At the end of 2020, 77 million people had tested positive for the severe acute respiratory syndrome coronavirus 2 and of these, 1.7 million had died from coronavirus disease 2019 (COVID-19). Of the total 23.9 million active cases on 10 January 2021, 108 368 (0.5%) were critically ill,1 requiring significant health-care resources. Of the COVID-19 survivors who have lasting sequelae, many will require continuing treatment and hence will need long-term health care. A systematic review covering 166 countries reported 152 888 infections and 1413 deaths among health-care workers as of 8 May 2020.2 The significant temporary reduction of health-care worker capacity through periods of infection and isolation, as well as permanent attrition through death or severe long-term sequalae, hamper public health responses and clinical management.

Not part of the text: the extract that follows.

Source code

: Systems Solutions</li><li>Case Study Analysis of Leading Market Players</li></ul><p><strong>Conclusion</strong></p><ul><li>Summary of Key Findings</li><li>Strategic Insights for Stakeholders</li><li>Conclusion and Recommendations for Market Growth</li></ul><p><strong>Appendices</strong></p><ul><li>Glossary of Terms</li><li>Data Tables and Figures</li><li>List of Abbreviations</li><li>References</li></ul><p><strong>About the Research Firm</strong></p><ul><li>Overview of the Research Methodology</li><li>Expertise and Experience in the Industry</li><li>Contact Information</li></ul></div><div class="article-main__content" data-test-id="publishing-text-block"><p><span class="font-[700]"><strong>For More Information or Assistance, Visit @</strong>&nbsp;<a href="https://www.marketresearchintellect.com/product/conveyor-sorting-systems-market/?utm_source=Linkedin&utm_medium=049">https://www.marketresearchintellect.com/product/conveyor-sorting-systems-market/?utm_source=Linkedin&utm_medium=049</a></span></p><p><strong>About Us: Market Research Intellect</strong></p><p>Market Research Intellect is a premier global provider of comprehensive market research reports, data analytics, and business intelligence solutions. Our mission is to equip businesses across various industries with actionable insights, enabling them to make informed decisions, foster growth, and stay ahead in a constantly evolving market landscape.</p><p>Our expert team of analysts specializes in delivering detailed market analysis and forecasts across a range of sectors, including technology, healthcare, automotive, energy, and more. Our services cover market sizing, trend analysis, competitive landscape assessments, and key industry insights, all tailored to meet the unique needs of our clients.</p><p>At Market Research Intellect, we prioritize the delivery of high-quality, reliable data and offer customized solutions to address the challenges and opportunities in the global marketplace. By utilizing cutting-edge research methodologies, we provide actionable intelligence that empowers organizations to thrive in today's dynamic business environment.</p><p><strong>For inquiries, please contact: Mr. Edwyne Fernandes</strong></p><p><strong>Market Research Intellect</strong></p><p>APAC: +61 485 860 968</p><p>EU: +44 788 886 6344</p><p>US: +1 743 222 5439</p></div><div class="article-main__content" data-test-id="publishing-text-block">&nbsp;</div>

Before the COVID-19 pandemic, health systems in most low- and middle-income countries were stretched, contributing to a lack of universal access to health services. During the pandemic, many governments have redirected resources to the COVID-19 response, further stretching the health system and disrupting other disease prevention and treatment services. This issue of the Bulletin goes beyond the health sector to examine some of the wider issues of governance as they affect pandemic response and the introduction of diverse measures at different times.3 Effective and decisive whole-of-government responses4 and female leadership have been associated with better health outcomes.5 Other good governance attributes such as transparency, effective public communication by the highest level of government and accountability of decision-makers have also been shown to contribute to better containment.6
In the United States of America (USA), analysis of risk communications shows inconsistent messaging on transmission risks, the need to wear masks and stay at home, and the use of disinfectants and hand sanitizer.7
Trust between governments and their constituencies has contributed to effective containment,8 particularly reciprocal trust – both horizontally among people and vertically between people and their governments.9 A study found that trust in government communications was associated with a higher perceived threat of infection and greater likelihood of practicing protective measures among Singaporeans.10
Evidence is accumulating that some of the risk factors associated with COVID-19 infection and severity, such as air pollution in the form of fine particulate matter (PM2.5) and tobacco use, are affected by policies across government sectors. Most countries have national air quality standards that are less stringent than the WHO-established annual limit of < 10 µg PM2.5 per cubic metre.11 Exposure to air pollution, including PM2.5 and nitrogen dioxide, increase the expression of the angiotensin-converting enzyme 2 on epithelial cell surfaces of the respiratory tract, and this overexpression is positively correlated with COVID-19 severity.12 Furthermore, smoking among young people in the USA is a significant risk factor for COVID-19 infection.13
The global response to the pandemic has been inadequate. Wealthier countries will naturally put their own people first, and poorer countries have little political or economic leverage to change this stance; however, donor governments could help low- and middle-income countries deal with the pandemic. The unhealthy geopolitics that hamper global responses and how international instruments that address climate change can be applied to pandemics, are also discussed in this theme issue.14,15 Ways to address the geopolitical status quo, through understanding of the social, commercial and ecosocial determinants of health, are suggested.16
Financial rescue packages need to address fundamental economic and social challenges revealed by the pandemic, particularly the high level of informality in the workforce, weak social safety nets and inability to access care, which disproportionately affect vulnerable populations. Estimations show that most economic loss from COVID-19 in China is productivity loss, notably from travel restriction measures, since domestic and international travel accounts for 382.3 billion United States dollars (US$) or 2.7% of China’s gross domestic product of US$ 14.14 trillion.17 The ethical implications of using immunity certificates to facilitate travel and resume other economic activities are discussed by Voo et al.18
This issue will be virtually launched at the 2021 Prince Mahidol Award Conference under the theme COVID-19: advancing towards an equitable and healthy world.